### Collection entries
-.-.-

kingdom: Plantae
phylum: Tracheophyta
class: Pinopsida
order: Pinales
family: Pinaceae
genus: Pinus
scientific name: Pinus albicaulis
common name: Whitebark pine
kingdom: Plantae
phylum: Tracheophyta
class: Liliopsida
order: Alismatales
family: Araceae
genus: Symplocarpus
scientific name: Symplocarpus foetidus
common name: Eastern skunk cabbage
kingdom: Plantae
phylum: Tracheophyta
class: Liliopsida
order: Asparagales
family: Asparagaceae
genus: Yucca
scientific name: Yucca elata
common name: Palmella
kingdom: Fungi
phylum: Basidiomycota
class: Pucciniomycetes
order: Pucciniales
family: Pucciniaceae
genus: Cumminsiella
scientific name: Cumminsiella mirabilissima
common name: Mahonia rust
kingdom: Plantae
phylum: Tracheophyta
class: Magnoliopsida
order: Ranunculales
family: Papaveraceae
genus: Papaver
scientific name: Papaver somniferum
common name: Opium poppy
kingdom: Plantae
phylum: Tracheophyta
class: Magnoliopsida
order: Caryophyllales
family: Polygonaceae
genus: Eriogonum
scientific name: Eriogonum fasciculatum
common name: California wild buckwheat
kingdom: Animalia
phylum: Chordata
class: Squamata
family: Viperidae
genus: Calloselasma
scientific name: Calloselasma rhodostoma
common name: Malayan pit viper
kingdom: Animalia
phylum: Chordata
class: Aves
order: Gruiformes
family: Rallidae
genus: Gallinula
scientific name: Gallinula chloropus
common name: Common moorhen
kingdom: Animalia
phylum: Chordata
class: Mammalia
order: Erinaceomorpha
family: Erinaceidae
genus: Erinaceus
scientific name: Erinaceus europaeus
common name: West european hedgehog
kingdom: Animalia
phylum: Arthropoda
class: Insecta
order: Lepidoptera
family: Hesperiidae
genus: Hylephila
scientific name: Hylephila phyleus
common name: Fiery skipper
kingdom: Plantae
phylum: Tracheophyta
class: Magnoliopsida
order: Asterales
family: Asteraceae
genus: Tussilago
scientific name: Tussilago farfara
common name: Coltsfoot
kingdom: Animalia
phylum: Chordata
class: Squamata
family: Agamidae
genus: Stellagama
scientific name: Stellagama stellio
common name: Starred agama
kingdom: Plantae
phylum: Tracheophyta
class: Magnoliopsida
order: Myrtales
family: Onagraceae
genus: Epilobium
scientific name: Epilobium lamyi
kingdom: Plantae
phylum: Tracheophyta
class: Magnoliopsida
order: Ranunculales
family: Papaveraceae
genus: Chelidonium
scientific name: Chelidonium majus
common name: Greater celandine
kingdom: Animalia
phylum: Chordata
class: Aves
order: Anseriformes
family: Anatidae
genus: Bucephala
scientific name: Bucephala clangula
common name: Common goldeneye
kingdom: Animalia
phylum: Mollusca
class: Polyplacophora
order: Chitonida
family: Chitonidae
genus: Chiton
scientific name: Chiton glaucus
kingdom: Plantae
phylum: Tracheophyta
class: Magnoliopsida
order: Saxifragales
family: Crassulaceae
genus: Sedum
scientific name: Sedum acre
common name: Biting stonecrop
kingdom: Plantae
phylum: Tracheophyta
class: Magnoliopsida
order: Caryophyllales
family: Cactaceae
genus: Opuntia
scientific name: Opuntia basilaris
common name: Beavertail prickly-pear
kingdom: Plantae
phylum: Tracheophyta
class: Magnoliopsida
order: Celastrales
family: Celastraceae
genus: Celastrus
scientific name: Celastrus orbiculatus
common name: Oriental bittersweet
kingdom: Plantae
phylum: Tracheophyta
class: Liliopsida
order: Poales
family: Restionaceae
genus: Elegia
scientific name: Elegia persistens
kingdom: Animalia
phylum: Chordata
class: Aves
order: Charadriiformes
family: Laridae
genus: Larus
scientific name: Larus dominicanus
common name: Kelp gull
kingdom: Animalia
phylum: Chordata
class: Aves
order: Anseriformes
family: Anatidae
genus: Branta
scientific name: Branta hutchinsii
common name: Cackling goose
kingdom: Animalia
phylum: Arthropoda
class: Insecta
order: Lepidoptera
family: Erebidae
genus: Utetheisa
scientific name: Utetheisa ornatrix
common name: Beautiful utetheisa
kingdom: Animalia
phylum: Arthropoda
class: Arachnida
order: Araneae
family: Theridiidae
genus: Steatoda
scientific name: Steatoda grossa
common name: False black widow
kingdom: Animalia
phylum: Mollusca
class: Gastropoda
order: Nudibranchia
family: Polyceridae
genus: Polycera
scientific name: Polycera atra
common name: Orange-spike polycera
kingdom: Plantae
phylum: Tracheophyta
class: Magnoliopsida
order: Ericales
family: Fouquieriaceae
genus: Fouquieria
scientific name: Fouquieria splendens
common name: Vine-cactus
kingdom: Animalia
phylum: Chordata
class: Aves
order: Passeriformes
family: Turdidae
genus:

-.-.-

### Task details
Rewrite the data above with each "common name" changed to "vernacular name" and nothing else altered.

### Task answer
kingdom: Plantae
phylum: Tracheophyta
class: Pinopsida
order: Pinales
family: Pinaceae
genus: Pinus
scientific name: Pinus albicaulis
vernacular name: Whitebark pine
kingdom: Plantae
phylum: Tracheophyta
class: Liliopsida
order: Alismatales
family: Araceae
genus: Symplocarpus
scientific name: Symplocarpus foetidus
vernacular name: Eastern skunk cabbage
kingdom: Plantae
phylum: Tracheophyta
class: Liliopsida
order: Asparagales
family: Asparagaceae
genus: Yucca
scientific name: Yucca elata
vernacular name: Palmella
kingdom: Fungi
phylum: Basidiomycota
class: Pucciniomycetes
order: Pucciniales
family: Pucciniaceae
genus: Cumminsiella
scientific name: Cumminsiella mirabilissima
vernacular name: Mahonia rust
kingdom: Plantae
phylum: Tracheophyta
class: Magnoliopsida
order: Ranunculales
family: Papaveraceae
genus: Papaver
scientific name: Papaver somniferum
vernacular name: Opium poppy
kingdom: Plantae
phylum: Tracheophyta
class: Magnoliopsida
order: Caryophyllales
family: Polygonaceae
genus: Eriogonum
scientific name: Eriogonum fasciculatum
vernacular name: California wild buckwheat
kingdom: Animalia
phylum: Chordata
class: Squamata
family: Viperidae
genus: Calloselasma
scientific name: Calloselasma rhodostoma
vernacular name: Malayan pit viper
kingdom: Animalia
phylum: Chordata
class: Aves
order: Gruiformes
family: Rallidae
genus: Gallinula
scientific name: Gallinula chloropus
vernacular name: Common moorhen
kingdom: Animalia
phylum: Chordata
class: Mammalia
order: Erinaceomorpha
family: Erinaceidae
genus: Erinaceus
scientific name: Erinaceus europaeus
vernacular name: West european hedgehog
kingdom: Animalia
phylum: Arthropoda
class: Insecta
order: Lepidoptera
family: Hesperiidae
genus: Hylephila
scientific name: Hylephila phyleus
vernacular name: Fiery skipper
kingdom: Plantae
phylum: Tracheophyta
class: Magnoliopsida
order: Asterales
family: Asteraceae
genus: Tussilago
scientific name: Tussilago farfara
vernacular name: Coltsfoot
kingdom: Animalia
phylum: Chordata
class: Squamata
family: Agamidae
genus: Stellagama
scientific name: Stellagama stellio
vernacular name: Starred agama
kingdom: Plantae
phylum: Tracheophyta
class: Magnoliopsida
order: Myrtales
family: Onagraceae
genus: Epilobium
scientific name: Epilobium lamyi
kingdom: Plantae
phylum: Tracheophyta
class: Magnoliopsida
order: Ranunculales
family: Papaveraceae
genus: Chelidonium
scientific name: Chelidonium majus
vernacular name: Greater celandine
kingdom: Animalia
phylum: Chordata
class: Aves
order: Anseriformes
family: Anatidae
genus: Bucephala
scientific name: Bucephala clangula
vernacular name: Common goldeneye
kingdom: Animalia
phylum: Mollusca
class: Polyplacophora
order: Chitonida
family: Chitonidae
genus: Chiton
scientific name: Chiton glaucus
kingdom: Plantae
phylum: Tracheophyta
class: Magnoliopsida
order: Saxifragales
family: Crassulaceae
genus: Sedum
scientific name: Sedum acre
vernacular name: Biting stonecrop
kingdom: Plantae
phylum: Tracheophyta
class: Magnoliopsida
order: Caryophyllales
family: Cactaceae
genus: Opuntia
scientific name: Opuntia basilaris
vernacular name: Beavertail prickly-pear
kingdom: Plantae
phylum: Tracheophyta
class: Magnoliopsida
order: Celastrales
family: Celastraceae
genus: Celastrus
scientific name: Celastrus orbiculatus
vernacular name: Oriental bittersweet
kingdom: Plantae
phylum: Tracheophyta
class: Liliopsida
order: Poales
family: Restionaceae
genus: Elegia
scientific name: Elegia persistens
kingdom: Animalia
phylum: Chordata
class: Aves
order: Charadriiformes
family: Laridae
genus: Larus
scientific name: Larus dominicanus
vernacular name: Kelp gull
kingdom: Animalia
phylum: Chordata
class: Aves
order: Anseriformes
family: Anatidae
genus: Branta
scientific name: Branta hutchinsii
vernacular name: Cackling goose
kingdom: Animalia
phylum: Arthropoda
class: Insecta
order: Lepidoptera
family: Erebidae
genus: Utetheisa
scientific name: Utetheisa ornatrix
vernacular name: Beautiful utetheisa
kingdom: Animalia
phylum: Arthropoda
class: Arachnida
order: Araneae
family: Theridiidae
genus: Steatoda
scientific name: Steatoda grossa
vernacular name: False black widow
kingdom: Animalia
phylum: Mollusca
class: Gastropoda
order: Nudibranchia
family: Polyceridae
genus: Polycera
scientific name: Polycera atra
vernacular name: Orange-spike polycera
kingdom: Plantae
phylum: Tracheophyta
class: Magnoliopsida
order: Ericales
family: Fouquieriaceae
genus: Fouquieria
scientific name: Fouquieria splendens
vernacular name: Vine-cactus
kingdom: Animalia
phylum: Chordata
class: Aves
order: Passeriformes
family: Turdidae
genus:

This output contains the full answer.